- _Problem requirements_
Print out the whole listing below exactly as it is written.

- _Supplied information_

********************

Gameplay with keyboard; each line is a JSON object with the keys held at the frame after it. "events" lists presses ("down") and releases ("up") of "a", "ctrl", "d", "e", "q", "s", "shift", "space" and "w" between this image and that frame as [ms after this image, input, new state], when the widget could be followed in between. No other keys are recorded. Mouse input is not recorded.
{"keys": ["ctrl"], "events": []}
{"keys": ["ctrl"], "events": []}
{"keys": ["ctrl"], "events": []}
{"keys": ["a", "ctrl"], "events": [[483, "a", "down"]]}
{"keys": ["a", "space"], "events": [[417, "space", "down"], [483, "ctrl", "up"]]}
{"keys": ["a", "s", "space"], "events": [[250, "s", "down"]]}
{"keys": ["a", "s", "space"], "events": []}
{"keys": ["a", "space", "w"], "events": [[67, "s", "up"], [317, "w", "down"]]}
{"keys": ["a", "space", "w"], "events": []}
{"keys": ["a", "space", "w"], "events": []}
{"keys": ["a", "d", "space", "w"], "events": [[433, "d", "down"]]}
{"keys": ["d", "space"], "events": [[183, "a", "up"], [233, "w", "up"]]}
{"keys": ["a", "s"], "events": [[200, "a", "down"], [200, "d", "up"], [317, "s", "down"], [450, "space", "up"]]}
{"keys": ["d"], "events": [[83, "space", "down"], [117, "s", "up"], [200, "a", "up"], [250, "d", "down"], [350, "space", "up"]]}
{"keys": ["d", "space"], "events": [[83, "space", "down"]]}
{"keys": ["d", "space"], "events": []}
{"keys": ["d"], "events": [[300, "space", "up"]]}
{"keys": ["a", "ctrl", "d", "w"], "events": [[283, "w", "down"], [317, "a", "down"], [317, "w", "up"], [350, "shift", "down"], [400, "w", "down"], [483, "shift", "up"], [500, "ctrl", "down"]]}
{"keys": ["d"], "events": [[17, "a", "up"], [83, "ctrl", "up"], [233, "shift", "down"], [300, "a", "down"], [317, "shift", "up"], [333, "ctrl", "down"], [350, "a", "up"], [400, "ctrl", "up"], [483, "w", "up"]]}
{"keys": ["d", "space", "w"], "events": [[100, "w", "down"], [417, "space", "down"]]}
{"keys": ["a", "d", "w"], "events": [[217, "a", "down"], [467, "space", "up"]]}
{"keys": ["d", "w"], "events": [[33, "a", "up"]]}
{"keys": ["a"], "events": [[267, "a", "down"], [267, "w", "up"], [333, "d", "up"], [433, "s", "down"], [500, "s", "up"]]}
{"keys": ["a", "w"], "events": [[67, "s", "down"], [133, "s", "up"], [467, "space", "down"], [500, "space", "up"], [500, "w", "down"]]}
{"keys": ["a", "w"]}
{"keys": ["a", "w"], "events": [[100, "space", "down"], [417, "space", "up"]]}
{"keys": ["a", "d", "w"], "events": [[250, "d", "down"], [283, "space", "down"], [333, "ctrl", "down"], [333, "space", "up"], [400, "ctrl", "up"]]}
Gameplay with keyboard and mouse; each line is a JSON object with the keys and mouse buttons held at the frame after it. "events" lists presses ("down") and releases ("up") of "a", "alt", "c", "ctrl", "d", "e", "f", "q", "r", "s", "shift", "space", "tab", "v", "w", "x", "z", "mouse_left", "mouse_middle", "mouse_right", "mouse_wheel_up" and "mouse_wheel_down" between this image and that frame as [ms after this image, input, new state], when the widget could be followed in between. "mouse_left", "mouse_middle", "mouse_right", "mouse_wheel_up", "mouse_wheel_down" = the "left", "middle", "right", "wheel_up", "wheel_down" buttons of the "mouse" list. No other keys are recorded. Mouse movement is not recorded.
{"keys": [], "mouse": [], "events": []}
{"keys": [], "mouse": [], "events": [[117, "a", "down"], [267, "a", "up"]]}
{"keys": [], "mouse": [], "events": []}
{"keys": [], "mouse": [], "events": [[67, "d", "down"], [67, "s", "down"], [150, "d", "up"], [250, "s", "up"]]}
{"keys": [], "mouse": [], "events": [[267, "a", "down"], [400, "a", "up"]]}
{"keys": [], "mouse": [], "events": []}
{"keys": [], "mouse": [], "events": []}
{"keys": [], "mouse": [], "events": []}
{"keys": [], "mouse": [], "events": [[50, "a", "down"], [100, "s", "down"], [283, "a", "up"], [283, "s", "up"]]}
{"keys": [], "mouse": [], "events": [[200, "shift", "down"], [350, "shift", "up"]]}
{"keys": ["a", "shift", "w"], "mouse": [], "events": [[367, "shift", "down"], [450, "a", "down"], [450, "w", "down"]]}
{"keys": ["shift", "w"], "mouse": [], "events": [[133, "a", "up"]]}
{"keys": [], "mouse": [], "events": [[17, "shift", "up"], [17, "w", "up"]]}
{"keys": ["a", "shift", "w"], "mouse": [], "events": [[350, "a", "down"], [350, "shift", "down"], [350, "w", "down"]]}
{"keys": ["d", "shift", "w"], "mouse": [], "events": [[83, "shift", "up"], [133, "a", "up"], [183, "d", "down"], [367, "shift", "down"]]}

********************

- _Solution to this exercise_
Gameplay with keyboard; each line is a JSON object with the keys held at the frame after it. "events" lists presses ("down") and releases ("up") of "a", "ctrl", "d", "e", "q", "s", "shift", "space" and "w" between this image and that frame as [ms after this image, input, new state], when the widget could be followed in between. No other keys are recorded. Mouse input is not recorded.
{"keys": ["ctrl"], "events": []}
{"keys": ["ctrl"], "events": []}
{"keys": ["ctrl"], "events": []}
{"keys": ["a", "ctrl"], "events": [[483, "a", "down"]]}
{"keys": ["a", "space"], "events": [[417, "space", "down"], [483, "ctrl", "up"]]}
{"keys": ["a", "s", "space"], "events": [[250, "s", "down"]]}
{"keys": ["a", "s", "space"], "events": []}
{"keys": ["a", "space", "w"], "events": [[67, "s", "up"], [317, "w", "down"]]}
{"keys": ["a", "space", "w"], "events": []}
{"keys": ["a", "space", "w"], "events": []}
{"keys": ["a", "d", "space", "w"], "events": [[433, "d", "down"]]}
{"keys": ["d", "space"], "events": [[183, "a", "up"], [233, "w", "up"]]}
{"keys": ["a", "s"], "events": [[200, "a", "down"], [200, "d", "up"], [317, "s", "down"], [450, "space", "up"]]}
{"keys": ["d"], "events": [[83, "space", "down"], [117, "s", "up"], [200, "a", "up"], [250, "d", "down"], [350, "space", "up"]]}
{"keys": ["d", "space"], "events": [[83, "space", "down"]]}
{"keys": ["d", "space"], "events": []}
{"keys": ["d"], "events": [[300, "space", "up"]]}
{"keys": ["a", "ctrl", "d", "w"], "events": [[283, "w", "down"], [317, "a", "down"], [317, "w", "up"], [350, "shift", "down"], [400, "w", "down"], [483, "shift", "up"], [500, "ctrl", "down"]]}
{"keys": ["d"], "events": [[17, "a", "up"], [83, "ctrl", "up"], [233, "shift", "down"], [300, "a", "down"], [317, "shift", "up"], [333, "ctrl", "down"], [350, "a", "up"], [400, "ctrl", "up"], [483, "w", "up"]]}
{"keys": ["d", "space", "w"], "events": [[100, "w", "down"], [417, "space", "down"]]}
{"keys": ["a", "d", "w"], "events": [[217, "a", "down"], [467, "space", "up"]]}
{"keys": ["d", "w"], "events": [[33, "a", "up"]]}
{"keys": ["a"], "events": [[267, "a", "down"], [267, "w", "up"], [333, "d", "up"], [433, "s", "down"], [500, "s", "up"]]}
{"keys": ["a", "w"], "events": [[67, "s", "down"], [133, "s", "up"], [467, "space", "down"], [500, "space", "up"], [500, "w", "down"]]}
{"keys": ["a", "w"]}
{"keys": ["a", "w"], "events": [[100, "space", "down"], [417, "space", "up"]]}
{"keys": ["a", "d", "w"], "events": [[250, "d", "down"], [283, "space", "down"], [333, "ctrl", "down"], [333, "space", "up"], [400, "ctrl", "up"]]}
Gameplay with keyboard and mouse; each line is a JSON object with the keys and mouse buttons held at the frame after it. "events" lists presses ("down") and releases ("up") of "a", "alt", "c", "ctrl", "d", "e", "f", "q", "r", "s", "shift", "space", "tab", "v", "w", "x", "z", "mouse_left", "mouse_middle", "mouse_right", "mouse_wheel_up" and "mouse_wheel_down" between this image and that frame as [ms after this image, input, new state], when the widget could be followed in between. "mouse_left", "mouse_middle", "mouse_right", "mouse_wheel_up", "mouse_wheel_down" = the "left", "middle", "right", "wheel_up", "wheel_down" buttons of the "mouse" list. No other keys are recorded. Mouse movement is not recorded.
{"keys": [], "mouse": [], "events": []}
{"keys": [], "mouse": [], "events": [[117, "a", "down"], [267, "a", "up"]]}
{"keys": [], "mouse": [], "events": []}
{"keys": [], "mouse": [], "events": [[67, "d", "down"], [67, "s", "down"], [150, "d", "up"], [250, "s", "up"]]}
{"keys": [], "mouse": [], "events": [[267, "a", "down"], [400, "a", "up"]]}
{"keys": [], "mouse": [], "events": []}
{"keys": [], "mouse": [], "events": []}
{"keys": [], "mouse": [], "events": []}
{"keys": [], "mouse": [], "events": [[50, "a", "down"], [100, "s", "down"], [283, "a", "up"], [283, "s", "up"]]}
{"keys": [], "mouse": [], "events": [[200, "shift", "down"], [350, "shift", "up"]]}
{"keys": ["a", "shift", "w"], "mouse": [], "events": [[367, "shift", "down"], [450, "a", "down"], [450, "w", "down"]]}
{"keys": ["shift", "w"], "mouse": [], "events": [[133, "a", "up"]]}
{"keys": [], "mouse": [], "events": [[17, "shift", "up"], [17, "w", "up"]]}
{"keys": ["a", "shift", "w"], "mouse": [], "events": [[350, "a", "down"], [350, "shift", "down"], [350, "w", "down"]]}
{"keys": ["d", "shift", "w"], "mouse": [], "events": [[83, "shift", "up"], [133, "a", "up"], [183, "d", "down"], [367, "shift", "down"]]}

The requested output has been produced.